- **Assignment**:
Can you return, word for word, the stretch of the article on the Fed's forward guidance below that begins at the words containing "Pierre-Olivier Gourinchas backs" and stops after "the right call."?

- **Page excerpt**:
IMF chief economist calls Fed’s forward guidance retreat ‘entirely appropriate’

IMF chief economist calls Fed’s forward guidance retreat ‘entirely appropriate’

Pierre-Olivier Gourinchas backs the Fed's communication overhaul under Kevin Warsh but warns central banks still need to steer long-term rate expectations

The Federal Reserve used to tell markets exactly what it planned to do next. Now it’s saying less, and the IMF’s top economist thinks that’s the right call.

Pierre-Olivier Gourinchas, the IMF’s chief economist, said on June 26 that the Fed’s decision to scale back its forward guidance is “entirely appropriate.” But he added a caveat that matters more than the endorsement itself: central banks still need to give markets enough signal to form reasonable expectations about where long-term rates are headed.

- **Page images and extracted text**:
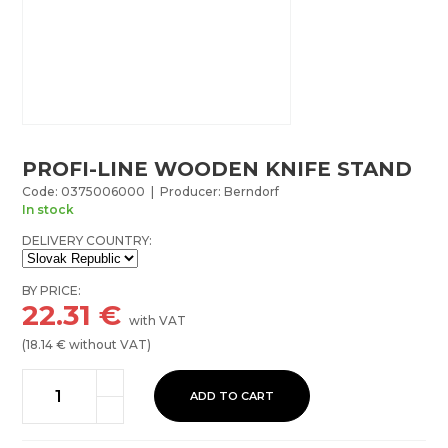
PROFI-LINE WOODEN KNIFE STAND
Code: 0375006000 | Producer: Berndorf
In stock
DELIVERY COUNTRY:
BY PRICE:
22.31
€
with VAT
(
18.14
€ without VAT)
ADD TO CART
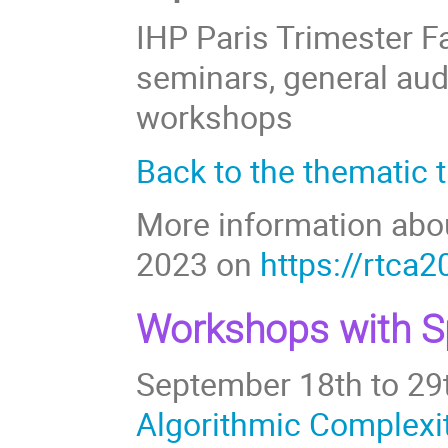
IHP Paris Trimester Fa
seminars, general aud
workshops
Back to the thematic 
More information abo
2023 on
https://rtca2
Workshops with Sp
September 18th to 29
Algorithmic Complexi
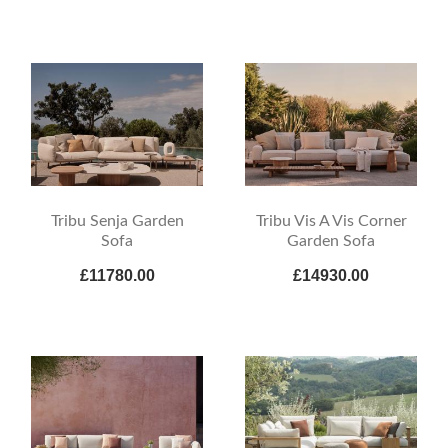
Tribu Senja Garden
Tribu Vis A Vis Corner
Sofa
Garden Sofa
£11780.00
£14930.00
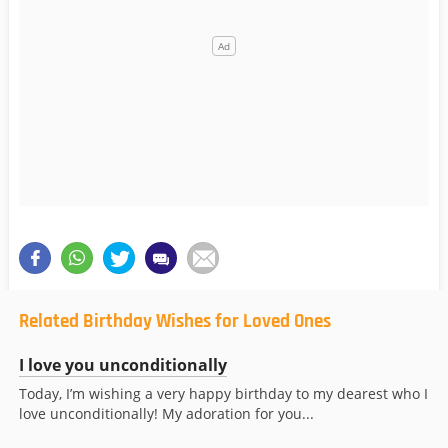
Related Birthday Wishes for Loved Ones
I love you unconditionally
Today, I’m wishing a very happy birthday to my dearest who I
love unconditionally! My adoration for you...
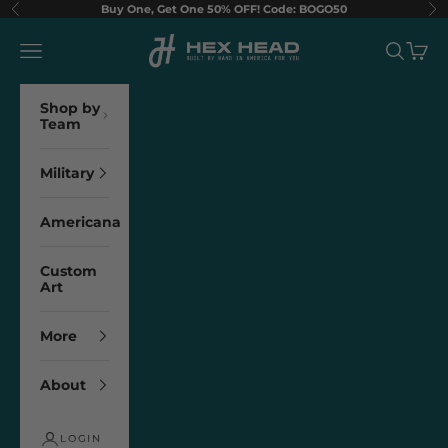
Skip to content
Buy One, Get One 50% OFF! Code: BOGO50
Previous
Ne
Hex Head Art
Navigation menu
Search
Cart
Shop by
Team
Military
Americana
Custom
Art
More
About
LOGIN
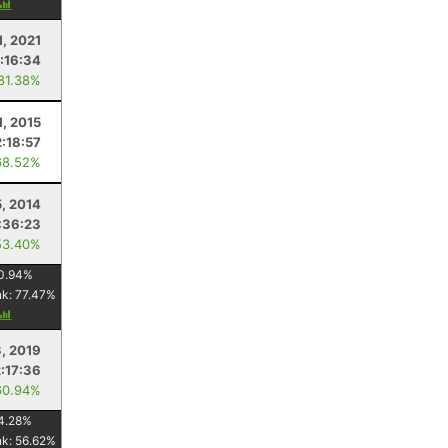
1, 2021
:16:34
 81.38%
1, 2015
:18:57
68.52%
5, 2014
:36:23
53.40%
0.94
%
nk:
77.47
%
3, 2019
2:17:36
60.94%
4.28
%
nk:
56.62
%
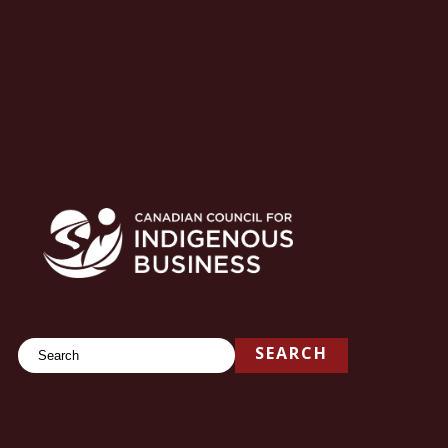
Search
SEARCH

- **Result**:
Pierre-Olivier Gourinchas backs the Fed's communication overhaul under Kevin Warsh but warns central banks still need to steer long-term rate expectations

The Federal Reserve used to tell markets exactly what it planned to do next. Now it’s saying less, and the IMF’s top economist thinks that’s the right call.